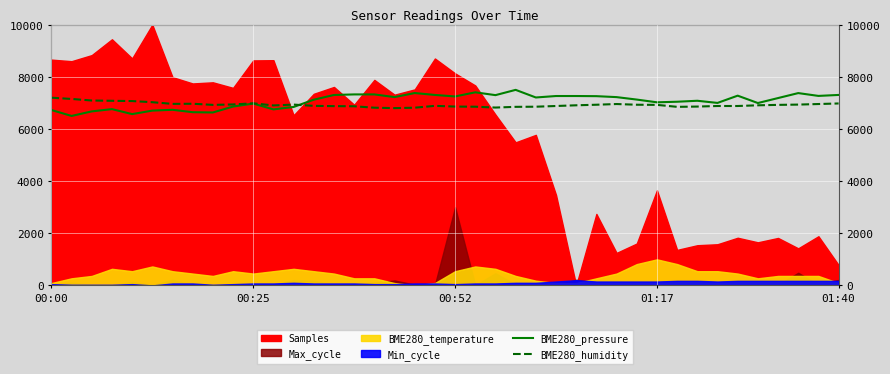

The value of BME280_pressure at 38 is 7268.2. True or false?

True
--
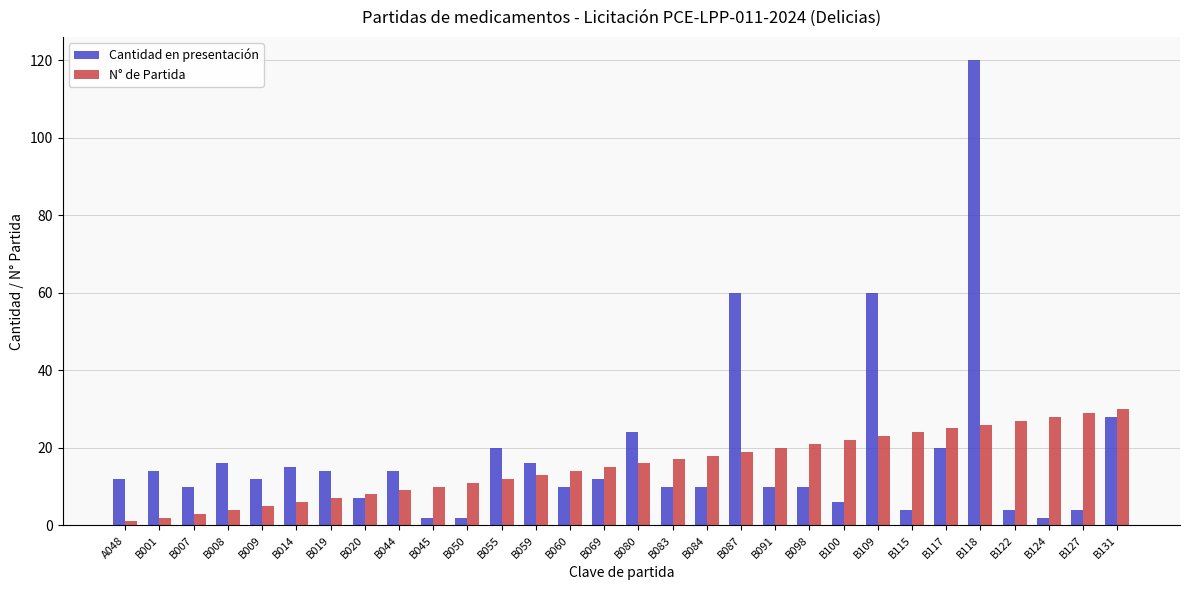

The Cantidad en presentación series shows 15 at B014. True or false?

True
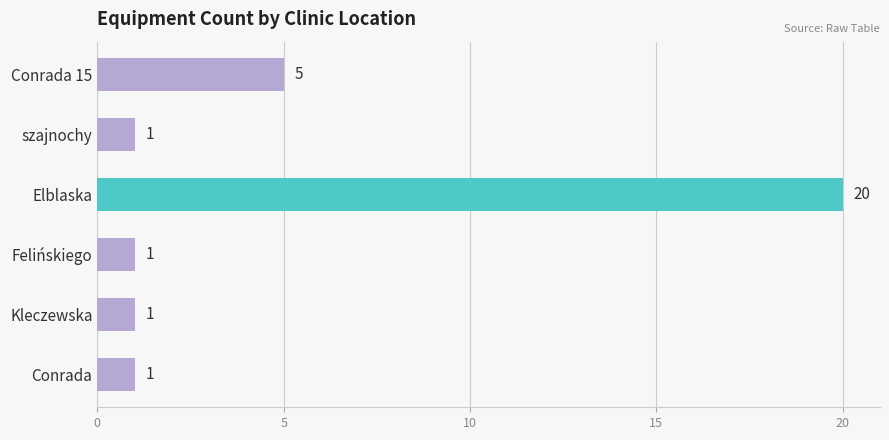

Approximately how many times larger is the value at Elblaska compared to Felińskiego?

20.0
---
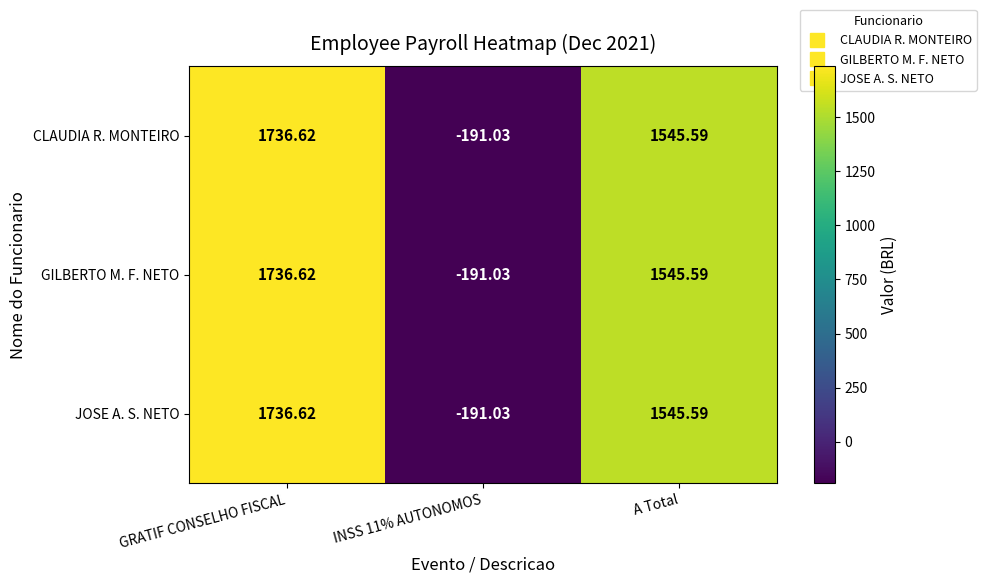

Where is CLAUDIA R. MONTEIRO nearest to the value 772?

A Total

Work instruction: Count the lines in the items above that contain the string "True", treating case as significant, and give only the number.

Output for this exercise: 4